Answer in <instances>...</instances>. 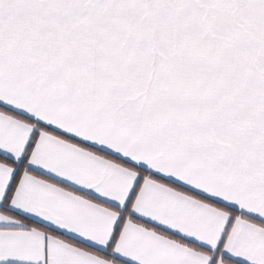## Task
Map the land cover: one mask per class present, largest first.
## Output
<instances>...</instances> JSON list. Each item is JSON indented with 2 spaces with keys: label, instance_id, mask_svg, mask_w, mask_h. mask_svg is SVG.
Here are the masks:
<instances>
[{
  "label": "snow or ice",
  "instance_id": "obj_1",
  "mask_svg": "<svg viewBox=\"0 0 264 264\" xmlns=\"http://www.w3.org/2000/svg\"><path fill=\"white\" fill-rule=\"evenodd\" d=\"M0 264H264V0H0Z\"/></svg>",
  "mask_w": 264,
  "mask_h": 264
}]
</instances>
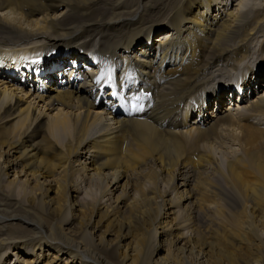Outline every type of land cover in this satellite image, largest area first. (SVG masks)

* * *

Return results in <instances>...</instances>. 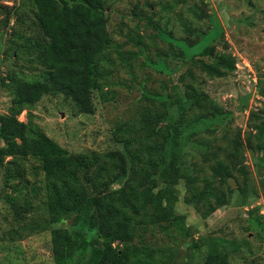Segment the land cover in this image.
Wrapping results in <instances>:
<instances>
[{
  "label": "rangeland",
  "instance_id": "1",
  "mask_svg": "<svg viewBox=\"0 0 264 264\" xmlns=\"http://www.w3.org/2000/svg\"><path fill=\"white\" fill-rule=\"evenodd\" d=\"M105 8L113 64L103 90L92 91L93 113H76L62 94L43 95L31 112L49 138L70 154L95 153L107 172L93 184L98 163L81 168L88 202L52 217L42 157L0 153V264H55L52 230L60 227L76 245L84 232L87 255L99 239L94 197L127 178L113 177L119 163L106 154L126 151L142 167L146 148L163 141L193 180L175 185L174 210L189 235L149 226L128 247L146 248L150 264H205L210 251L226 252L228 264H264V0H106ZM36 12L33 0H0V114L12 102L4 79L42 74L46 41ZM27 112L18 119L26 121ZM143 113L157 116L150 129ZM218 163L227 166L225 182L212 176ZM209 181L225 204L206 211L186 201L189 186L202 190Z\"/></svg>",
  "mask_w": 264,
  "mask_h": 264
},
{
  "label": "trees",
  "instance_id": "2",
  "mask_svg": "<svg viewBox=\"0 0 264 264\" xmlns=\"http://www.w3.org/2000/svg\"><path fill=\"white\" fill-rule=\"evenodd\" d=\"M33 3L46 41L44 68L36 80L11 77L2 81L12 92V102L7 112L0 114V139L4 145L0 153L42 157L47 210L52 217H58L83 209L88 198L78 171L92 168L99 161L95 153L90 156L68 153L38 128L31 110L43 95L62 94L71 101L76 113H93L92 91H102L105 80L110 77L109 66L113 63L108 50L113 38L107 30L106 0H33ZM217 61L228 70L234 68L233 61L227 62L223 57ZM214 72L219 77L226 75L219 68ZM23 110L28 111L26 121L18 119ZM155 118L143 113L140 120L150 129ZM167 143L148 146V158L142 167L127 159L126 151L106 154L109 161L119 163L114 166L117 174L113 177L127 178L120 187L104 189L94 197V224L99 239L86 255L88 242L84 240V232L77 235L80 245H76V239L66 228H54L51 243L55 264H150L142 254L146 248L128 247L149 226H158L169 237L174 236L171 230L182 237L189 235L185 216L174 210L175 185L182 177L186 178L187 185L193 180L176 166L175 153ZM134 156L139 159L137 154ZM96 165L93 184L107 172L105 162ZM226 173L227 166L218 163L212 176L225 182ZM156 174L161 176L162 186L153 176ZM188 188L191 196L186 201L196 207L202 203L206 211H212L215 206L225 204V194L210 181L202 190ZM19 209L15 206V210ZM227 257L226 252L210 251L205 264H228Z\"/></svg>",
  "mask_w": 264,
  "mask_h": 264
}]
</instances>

What you are asked to do: List every line of the items above that contains the string "label", matching case exactly.

Correct output:
<instances>...</instances> JSON list. Each item is JSON indented with 2 spaces with keys: label, instance_id, mask_svg, mask_w, mask_h. mask_svg is SVG.
  "label": "snow or ice",
  "label": "rangeland",
  "label": "trees",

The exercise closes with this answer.